Il governo siriano si è impegnato a rispettare il cessate il fuoco finché i ribelli faranno altrettanto. Non si capisce se e come le Nazioni Unite potranno avere un ruolo in questo scenario. Nelle aree suddette, infatti, dovrebbero essere realizzate tutte le condizioni di una regolare assistenza sanitaria e, pertanto, dovranno essere ripristinate le infrastrutture mediche ed ospedaliere, oltre a quelle destinate al rifornimento idrico e di altri beni di prima necessità. Chi svolgerà questo compito è una domanda alla quale, in quel di Astana, non è stata fornita una vera risposta.
ONU e Stati Uniti, soltanto spettatori
Sebbene l'inviato speciale dell'ONU per la Siria, Staffan De Mistura, abbia elogiato l'istituzione delle 'de-escalation zones' ed abbia inoltre sottolineato che anche gli Stati Uniti avranno un ruolo attivo su tutta la questione, ciò che è stato espresso ad Astana sembra parzialmente smentirlo.

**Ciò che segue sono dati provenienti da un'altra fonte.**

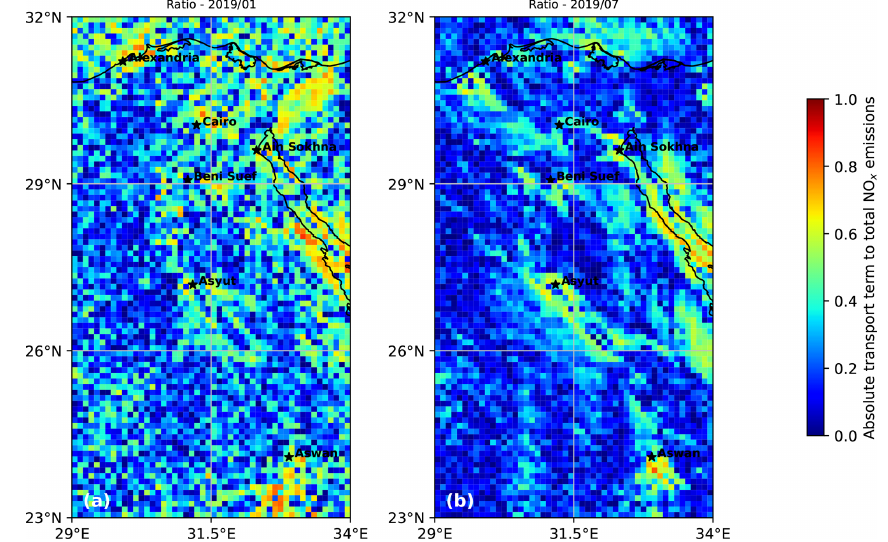
Figure 7. Share of the absolute value of the transport term in the sum of the sink term and the absolute value of the transport term above most of Egypt’s territory, indicating the local importance of the transport term in NO x emissions above mask cells. The average of this ratio is shown for January 2019 (a) and July 2019 (b)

Siamo praticamente alla vigilia dei nuovi colloqui di pace sulla Siria che si terranno a Ginevra dal 16 al 19 maggio, di fatto non aggiungeranno nulla in più rispetto a ciò che è stato sancito in Kazakistan. L'ONU, al momento, sembra tagliata fuori da qualunque vero ruolo perché in tutto questo tempo non è riuscita a porsi come interlocutore credibile per una soluzione alla crisi siriana. In fin dei conti, De Mistura era presente ad Astana esclusivamente in qualità di osservatore ed il Palazzo di Vetro sembra destinato a 'convalidare' una soluzione decisa dall'asse Mosca-Ankara-Teheran. A conferma di ciò, le dichiarazioni di Walid al-Moallem, ministro degli esteri siriano. "Nessuna forza internazionale sotto il comando ONU è prevista nelle 'de-escalation zones', le Nazioni Unite e le potenze internazionali non avranno alcun ruolo in queste aree".

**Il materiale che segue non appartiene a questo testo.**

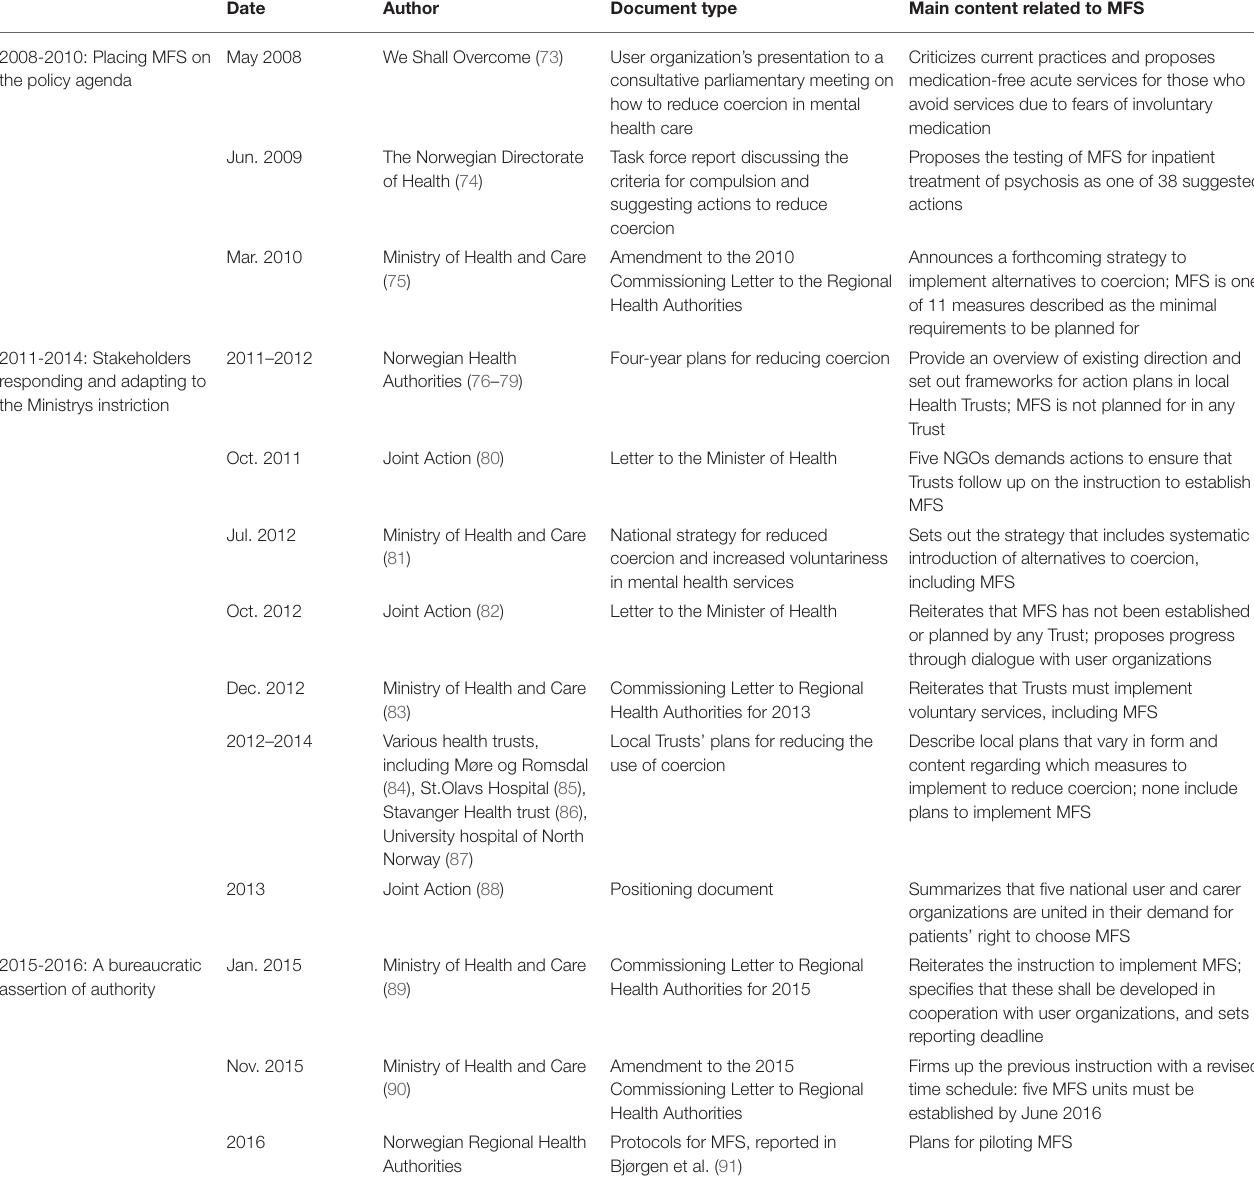
TABLE 1 | Sequence of key arguments and documents* related to the introduction of medication-free services (MFS) in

Stesso ruolo marginale è stato riservato agli Stati Uniti: nel suo desidero nemmeno tanto nascosto di colmare le evidenti lacune di Barack Obama sulla questione siriana, Donald Trump si è reso protagonista di un gesto sconsiderato. L'attacco missilistico contro la base siriana di al-Shayrat, apparentemente giustificato dal presunto attacco chimico dell'esercito siriano a Khan Sheiukun le cui responsabilità non sono ancora state provate, ha troncato le premesse di un vero dialogo con la Russia. Qualunque credibilità, già minata dall'immobilismo apparente di Obama che in realtà supportava attivamente i ribelli anti-Assad, è stata definitivamente frantumata.
Rafforzata la posizione di Assad
Vincitore morale del quarto round dei colloqui di Astana è, per il momento, il presidente siriano Bashar al-Assad.
Il suo governo conserva un ruolo di primo piano anche nelle zone di sicurezza, in particolare quelle di Homs e Damasco. Nessuno dei tre 'tessitori' di Astana mette in dubbio la legittimità della sua amministrazione, nemmeno la Turchia il cui interesse principale è quello di mantenere un ruolo cardine su tutta la questione e scongiurare la presunta minaccia curda al proprio confine con la Siria. L'Iran, da parte sua, conserva la propria immagine di 'garante della tregua' in barba alle proteste statunitensi e la Russia di Putin si appresta a rafforzare il ruolo di potenza egemone in Medio Oriente, perché la presenza militare in Siria gli garantisce oltretutto uno sbocco nel Mediterraneo con il conseguente incremento dell'influenza politico-militare.